Rencontre avec Marie Sizun

LafemmedelallemandMercredi 2 avril à 14h30 avait lieu une rencontre avec l'auteure Marie Sizun. Cette conférence a pris place dans une des bibliothèques de quartier de ma médiathèque habituelle et bien que la salle n'était pas bien grande, le public était au rendez-vous et cela a donné un petit côté intimiste et sympathique à la rencontre, qui avait lieu dans le cadre du Prix Inter Comités d'Entreprises CEZAM (les résultats nationaux de ce prix seront connus le 11 octobre 2008, lors d'une cérémonie à La Villette). L'auteure est donc venue nous présenter son roman en lice pour le prix : "La femme de l'Allemand" que j'ai lu il y a quelque temps (voir mon billet).

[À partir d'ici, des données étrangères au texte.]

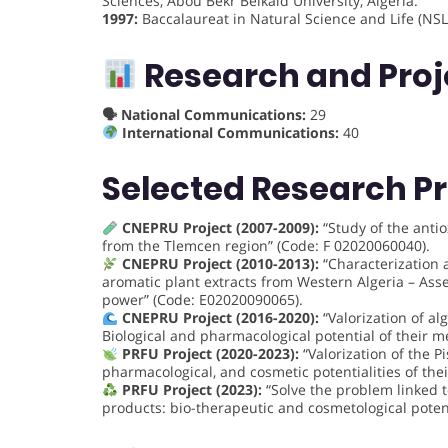
Sciences, Abou Bekr Belkaid University, Algeria.
1997:
Baccalaureat in Natural Science and Life (NSL
Research and Proj
🗣 National Communications:
29
International Communications:
40
Selected Research Pr
CNEPRU Project (2007-2009):
“Study of the antio
from the Tlemcen region” (Code: F 02020060040).
CNEPRU Project (2010-2013):
“Characterization a
aromatic plant extracts from Western Algeria – Ass
power” (Code: E02020090065).
CNEPRU Project (2016-2020):
“Valorization of a
Biological and pharmacological potential of their
PRFU Project (2020-2023):
“Valorization of the Pi
pharmacological, and cosmetic potentialities of t
PRFU Project (2023):
“Solve the problem linked t
products: bio-therapeutic and cosmetological poten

C'est son deuxième roman publié (mais le troisième qu'elle a écrit, le premier n'ayant pas été accepté par les éditeurs) et est purement une fiction. Son premier livre édité a pour titre "Le père de la petite" (qui a fait partie de la première sélection Fémina 2004) et a des racines autobiographiques car elle y décrit le retour de son père, prisonnier français en Allemagne pendant la seconde guerre mondiale, alors qu'elle est encore petite et qu'elle ne le connait pas. Je ne l'ai pas lu mais il est dans mes tablettes pour une prochaine lecture ! D'ailleurs pour ceux qui seraient intéressés, il va sortir le 31 mai en poche.

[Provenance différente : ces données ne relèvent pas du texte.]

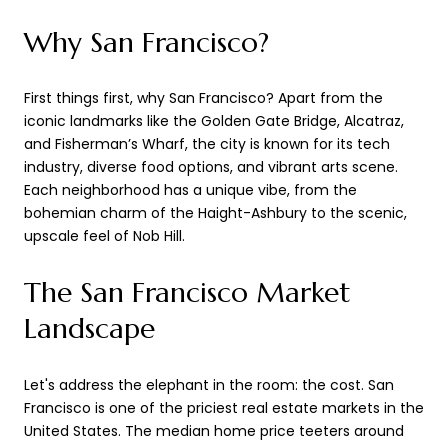
Why San Francisco?
First things first, why San Francisco? Apart from the
iconic landmarks like the Golden Gate Bridge, Alcatraz,
and Fisherman’s Wharf, the city is known for its tech
industry, diverse food options, and vibrant arts scene.
Each neighborhood has a unique vibe, from the
bohemian charm of the Haight-Ashbury to the scenic,
upscale feel of Nob Hill.
The San Francisco Market
Landscape
Let's address the elephant in the room: the cost. San
Francisco is one of the priciest real estate markets in the
United States. The median home price teeters around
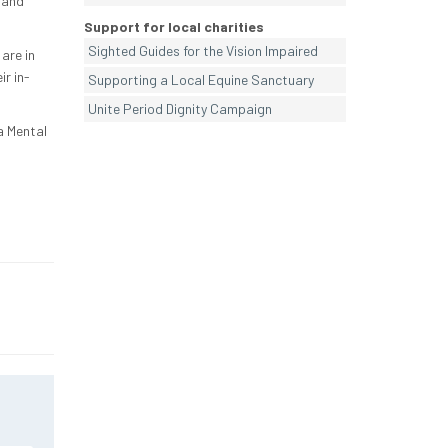
 and
Support for local charities
Sighted Guides for the Vision Impaired
are in
r in-
Supporting a Local Equine Sanctuary
Unite Period Dignity Campaign
a Mental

ConferenceMarieSizun1La rencontre a commencé avec une présentation des motivations de Marie Sizun sur l'écriture de romans : elle a plaisir à écrire une histoire pour faire partager ses émotions à ses lecteurs, même si elle s'est mise à l'écriture sur le tard. Professeur de lettres, après des études à Paris, elle a enseigné en province mais aussi dans des lycées internationaux en Belgique et en Allemagne. De ce fait, elle n'avait pas beaucoup de temps pour l'élaboration d'un roman mais elle a quand même toujours eu un lien avec l'écriture en rédigeant de courts textes. Qui plus est, elle a avoué avoir été longtemps paralysée d'admiration devant les auteurs (classiques ou contemporains) et n'avoir pris un peu d'assurance et de confiance en son potentiel d'écrivain que relativement récemment. A son retour à Paris, une fois retraitée, elle a finalement osé se lancer dans l'écriture d'un roman, au plus grand plaisir des lecteurs qui ont pu la découvrir.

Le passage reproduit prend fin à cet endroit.